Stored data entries
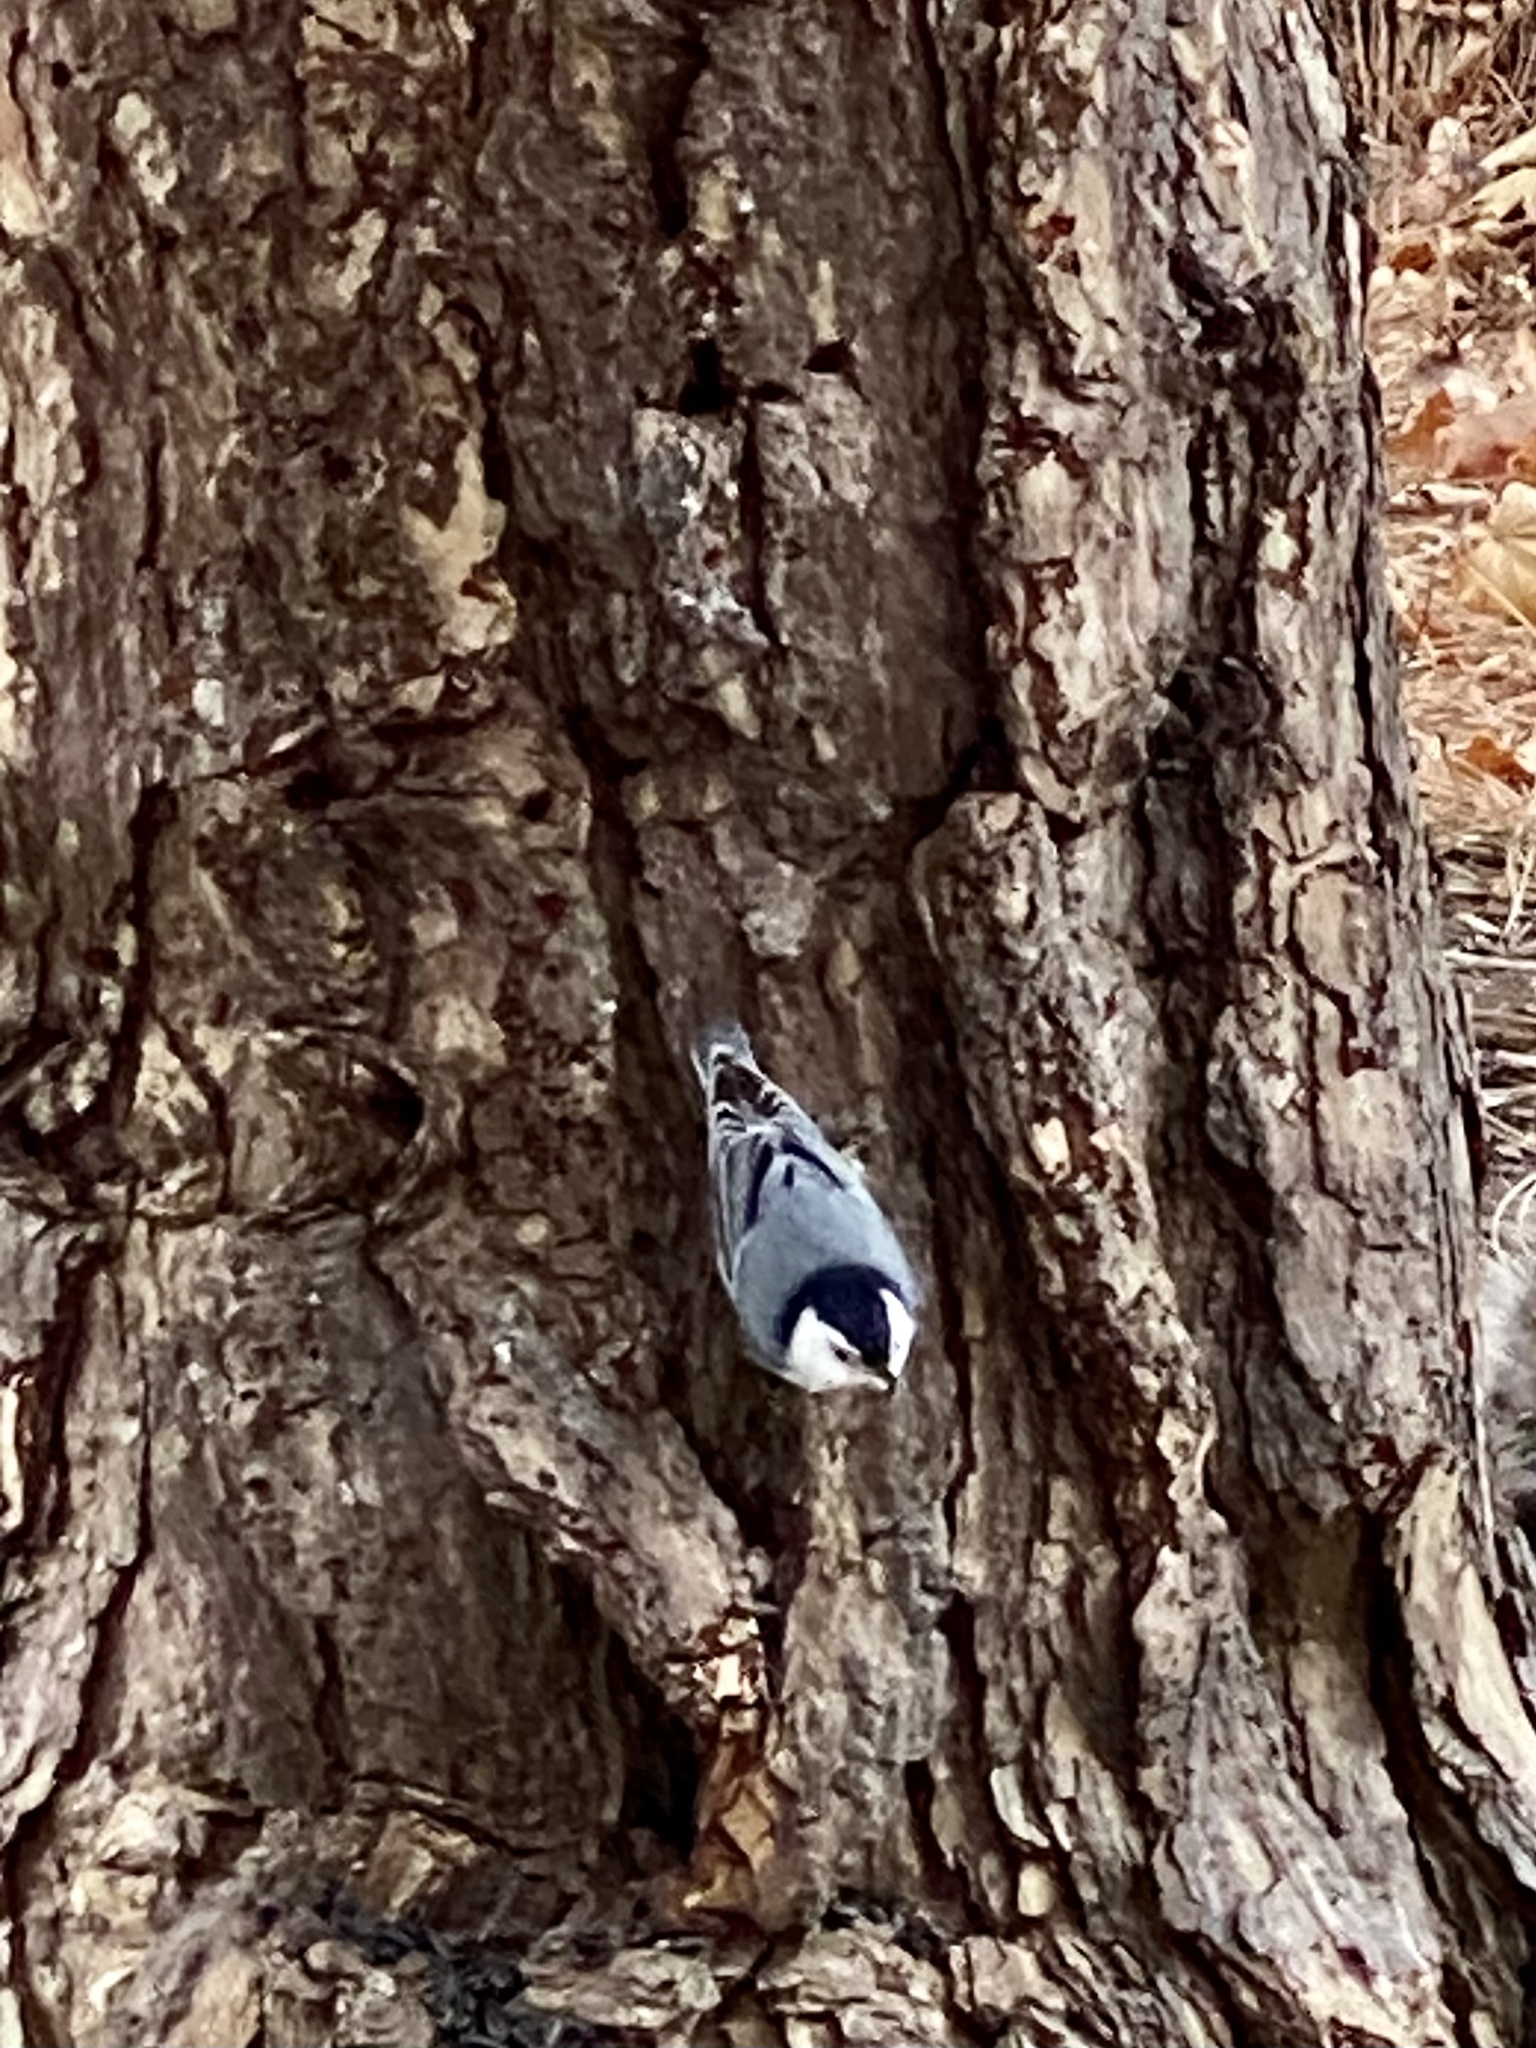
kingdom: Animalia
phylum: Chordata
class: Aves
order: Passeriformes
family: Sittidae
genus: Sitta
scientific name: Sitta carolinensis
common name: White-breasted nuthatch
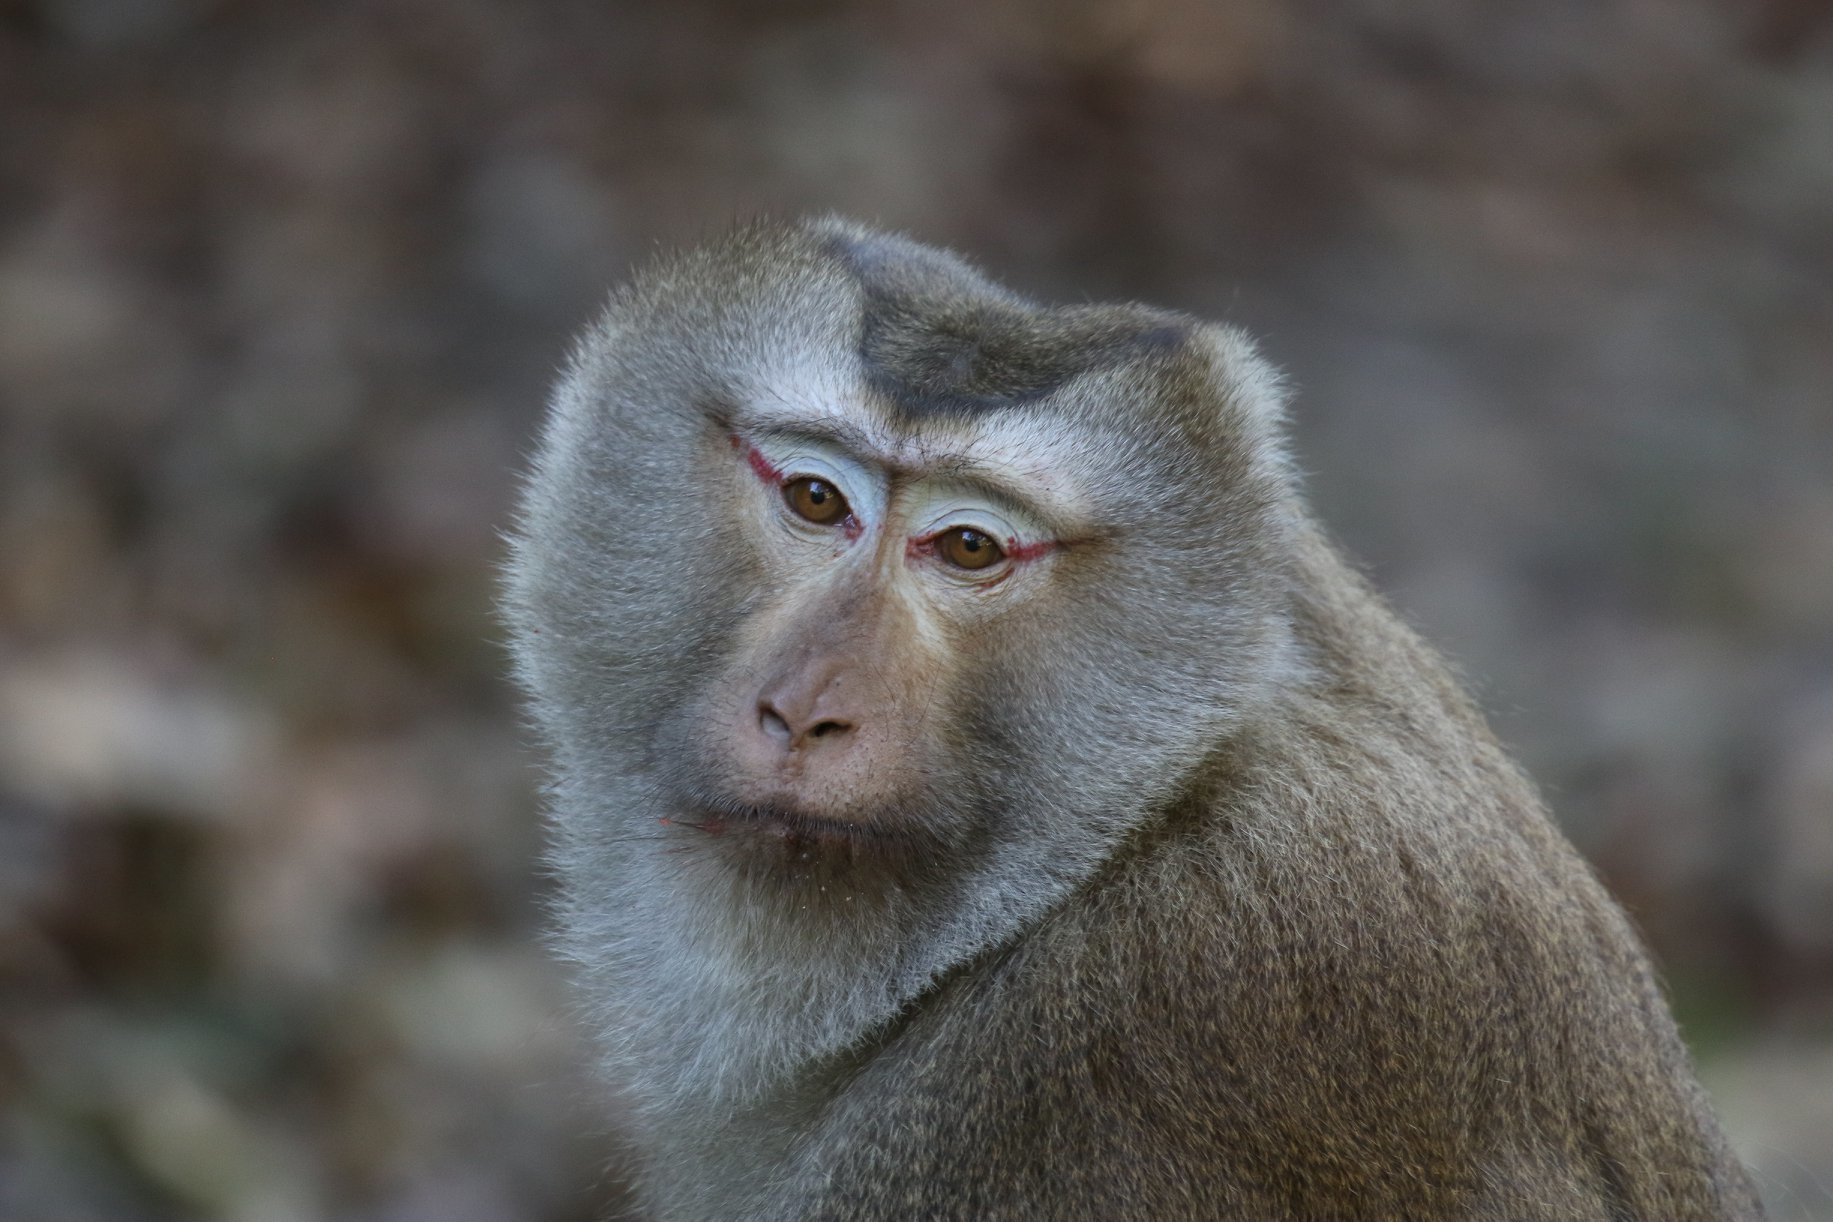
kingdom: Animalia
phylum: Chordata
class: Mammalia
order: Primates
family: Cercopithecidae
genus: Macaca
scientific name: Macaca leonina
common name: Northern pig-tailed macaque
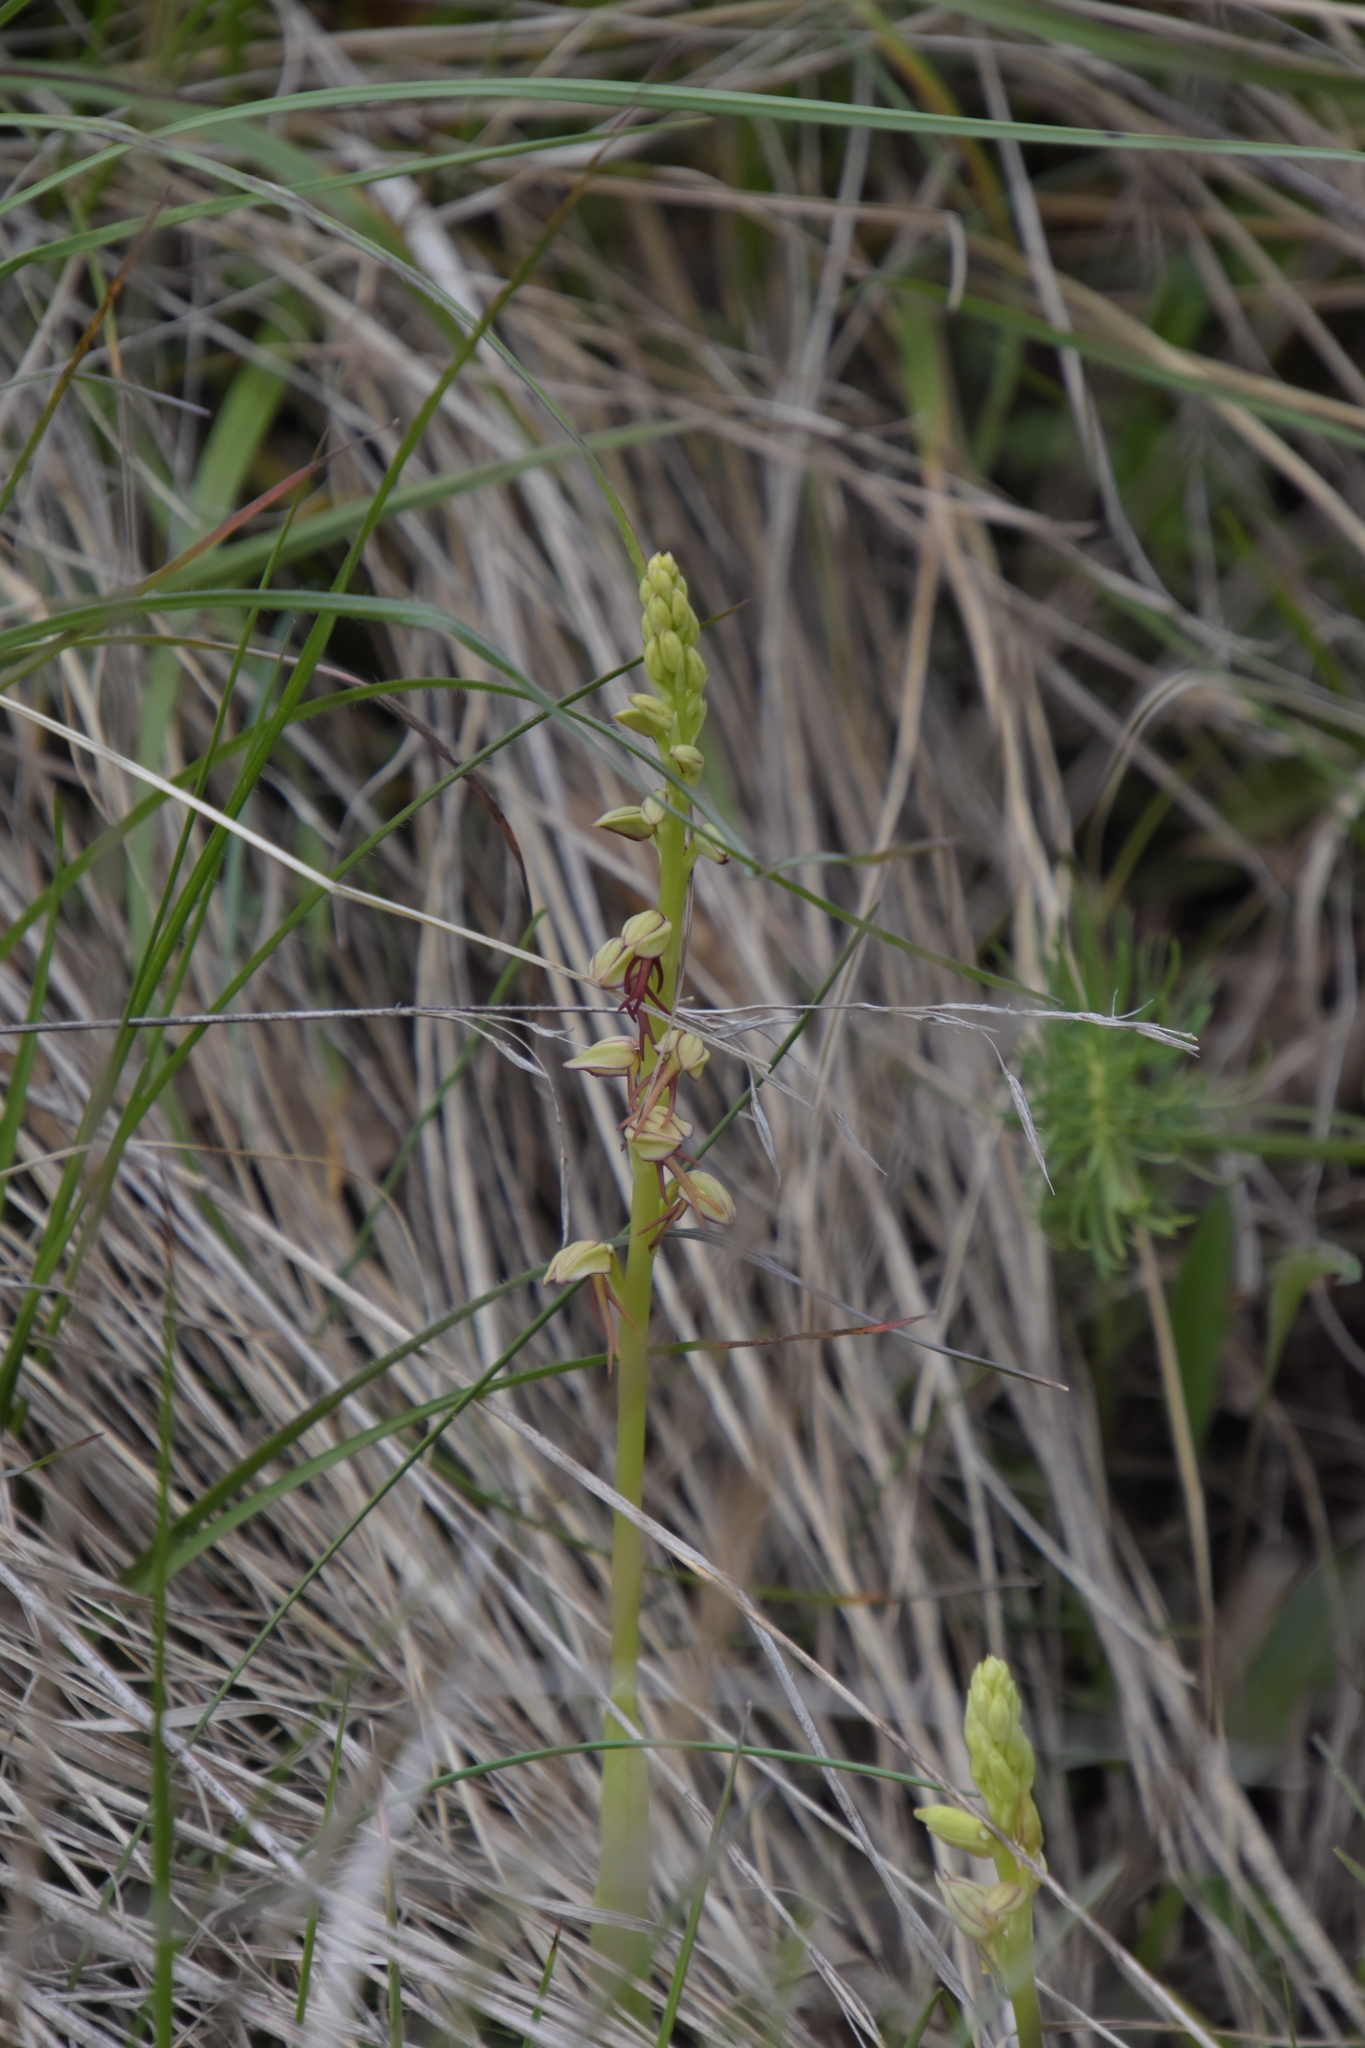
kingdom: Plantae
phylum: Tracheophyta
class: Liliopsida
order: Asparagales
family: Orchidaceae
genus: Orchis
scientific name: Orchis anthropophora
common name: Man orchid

• The task: Render all the data above as a two-column CSV with the columns "label" and "value", one row per line, putting each field in quotes and turning any line breaks into spaces. Leave the pictures out.

• Completed task:
label,value
"kingdom:","Animalia"
"phylum:","Chordata"
"class:","Aves"
"order:","Passeriformes"
"family:","Sittidae"
"genus:","Sitta"
"scientific name:","Sitta carolinensis"
"common name:","White-breasted nuthatch"
"kingdom:","Animalia"
"phylum:","Chordata"
"class:","Mammalia"
"order:","Primates"
"family:","Cercopithecidae"
"genus:","Macaca"
"scientific name:","Macaca leonina"
"common name:","Northern pig-tailed macaque"
"kingdom:","Plantae"
"phylum:","Tracheophyta"
"class:","Liliopsida"
"order:","Asparagales"
"family:","Orchidaceae"
"genus:","Orchis"
"scientific name:","Orchis anthropophora"
"common name:","Man orchid"